Along with digestion, acquisition is said to be the focus of so-called Black Friday. Neither process would seem to promote musical engagement. Yet Friday's all-baroque program by the St. Paul Chamber Orchestra at Wayzata Community Church -- one of the best concerts of its kind in a long while -- drew a capacity crowd not noticeably dulled by the day's preoccupations.
Deftly juggling duties as director and harpsichordist was Britain's Laurence Cummings, in his Minnesota debut. Born in 1968, Cummings has emerged as one of his generation's leading baroque-era specialists, at home in both opera house and concert hall.

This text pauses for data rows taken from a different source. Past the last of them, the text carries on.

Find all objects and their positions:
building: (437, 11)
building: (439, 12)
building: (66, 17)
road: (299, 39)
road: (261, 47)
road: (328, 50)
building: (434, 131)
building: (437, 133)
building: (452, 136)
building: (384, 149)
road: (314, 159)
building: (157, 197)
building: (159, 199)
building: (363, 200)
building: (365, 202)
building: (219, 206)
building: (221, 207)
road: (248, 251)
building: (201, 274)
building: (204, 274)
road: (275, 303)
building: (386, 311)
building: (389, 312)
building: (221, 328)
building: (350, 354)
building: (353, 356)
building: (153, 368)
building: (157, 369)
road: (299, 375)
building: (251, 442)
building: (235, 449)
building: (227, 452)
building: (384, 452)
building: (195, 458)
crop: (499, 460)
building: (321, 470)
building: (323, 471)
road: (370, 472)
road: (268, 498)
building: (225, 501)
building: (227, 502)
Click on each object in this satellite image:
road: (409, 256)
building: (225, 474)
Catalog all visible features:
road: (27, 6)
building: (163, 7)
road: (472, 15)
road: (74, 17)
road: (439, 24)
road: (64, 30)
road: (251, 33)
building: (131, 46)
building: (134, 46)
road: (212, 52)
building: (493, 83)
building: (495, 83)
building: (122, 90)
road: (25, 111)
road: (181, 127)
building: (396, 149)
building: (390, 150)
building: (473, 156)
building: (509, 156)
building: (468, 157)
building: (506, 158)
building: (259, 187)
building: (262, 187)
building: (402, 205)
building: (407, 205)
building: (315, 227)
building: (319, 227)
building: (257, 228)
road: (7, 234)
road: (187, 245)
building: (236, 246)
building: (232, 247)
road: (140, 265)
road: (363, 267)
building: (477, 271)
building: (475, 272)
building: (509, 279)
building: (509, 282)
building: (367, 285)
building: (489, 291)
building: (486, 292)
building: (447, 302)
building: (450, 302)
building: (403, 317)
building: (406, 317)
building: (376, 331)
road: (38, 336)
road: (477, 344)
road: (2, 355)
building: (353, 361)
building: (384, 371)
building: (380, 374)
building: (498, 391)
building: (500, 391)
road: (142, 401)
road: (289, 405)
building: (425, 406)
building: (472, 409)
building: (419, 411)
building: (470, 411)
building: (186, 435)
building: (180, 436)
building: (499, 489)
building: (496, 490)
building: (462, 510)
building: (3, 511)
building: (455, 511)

There is nothing routine in Cummings' approach to his repertoire. Before the orchestra Friday, he was vigor incarnate, a man possessed by the music's rhythmic impulse and its play of moods. Bounding from his bench like a jack-in-the-box, one hand on the keyboard as the other sliced the air, he had the SPCO sounding as stylish as any period band, modern sonorities notwithstanding; the strings, in particular, combined clarity and warmth to a rare degree.
In a sagely plotted program that was billed as a primer on the early concerto (and that might equally well have been dubbed "Music Bach Knew"), memorable moments were many. Highest honors went to Kathryn Greenbank, the SPCO's superlative principal oboist, for her gorgeous phrasing in the melancholic Adagio of Alessandro Marcello's C-minor Concerto. Not far behind was the second movement, marked "Grave," of Arcangelo Corelli's Concerto grosso, Op. 6, No. 3 -- to my ear a stronger piece than Corelli's Op. 6, No. 4, which opened the program. (The same composer's seasonally apt "Christmas" Concerto might easily have been substituted for either of these.)
But it was Bach's "Brandenburg" Concerto No. 5, with its disruptive first-movement harpsichord cadenza, that lit up the night. In this wild, 65-bar solo, which musicologist Susan McClary calls "one of the most outlandish displays in music history," the harpsichordist, previously relegated to a supporting role, effectively "hijacks" the piece, tasting, in McClary's words, "the exhilaration as well as the risks of upward mobility."
Cummings, violinist Ruggero Allifranchini and flutist Julia Bogorad-Kogan played their parts to perfection, though the crimson-clad Bogorad-Kogan, as if acting out her frustration with the uppity keyboard player, managed to block Cummings from view throughout.
Larry Fuchsberg is a Minneapolis writer.